§ Requirement
Below are records; reproduce exactly the lines from the one that has "right eye: (1200, 759)" through the one that has "right hip: (416, 982)", ends included, and nothing more.

(Structured pose outputs)
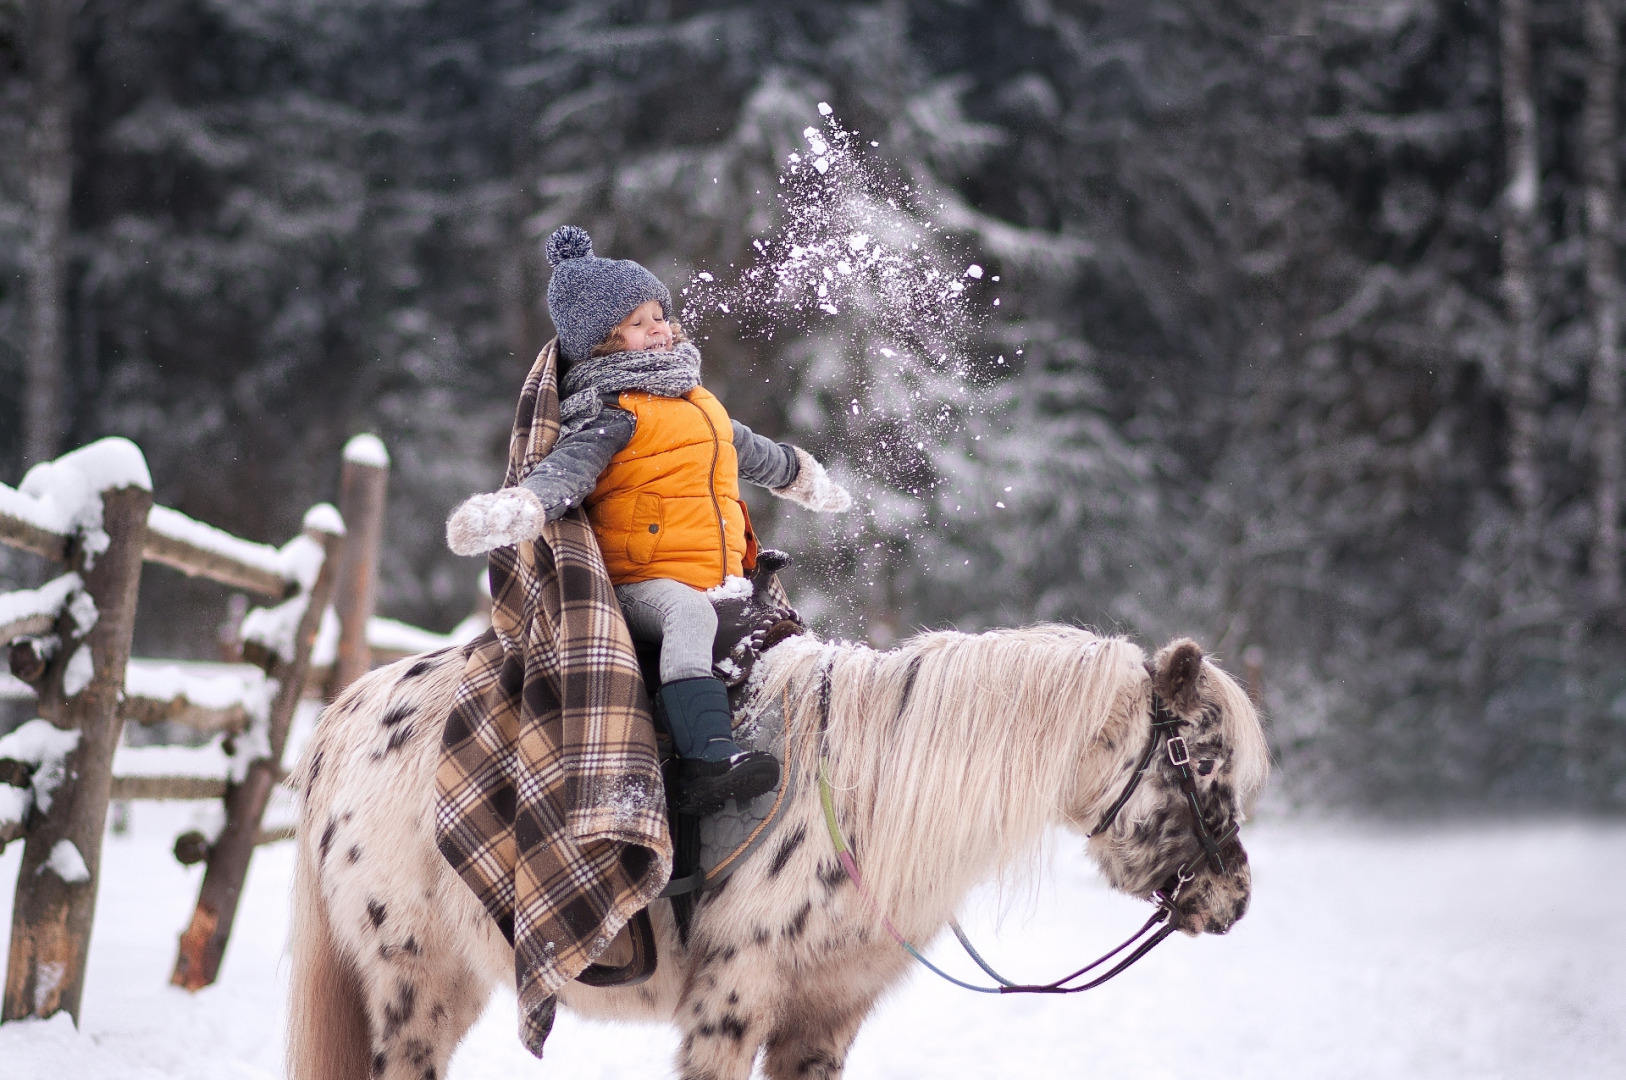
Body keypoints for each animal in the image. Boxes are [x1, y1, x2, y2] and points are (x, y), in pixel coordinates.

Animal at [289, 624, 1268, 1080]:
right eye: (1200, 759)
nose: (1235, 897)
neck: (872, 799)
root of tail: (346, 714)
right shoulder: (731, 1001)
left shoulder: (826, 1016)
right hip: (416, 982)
* * *
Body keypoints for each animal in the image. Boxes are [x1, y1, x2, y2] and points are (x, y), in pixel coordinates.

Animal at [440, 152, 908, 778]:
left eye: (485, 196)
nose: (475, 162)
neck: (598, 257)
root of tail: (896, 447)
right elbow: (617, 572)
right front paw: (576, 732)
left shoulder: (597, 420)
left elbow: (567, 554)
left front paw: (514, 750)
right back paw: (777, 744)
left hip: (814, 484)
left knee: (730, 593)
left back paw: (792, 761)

§ Completed task
right eye: (1200, 759)
nose: (1235, 897)
neck: (872, 799)
root of tail: (346, 714)
right shoulder: (731, 1001)
left shoulder: (826, 1016)
right hip: (416, 982)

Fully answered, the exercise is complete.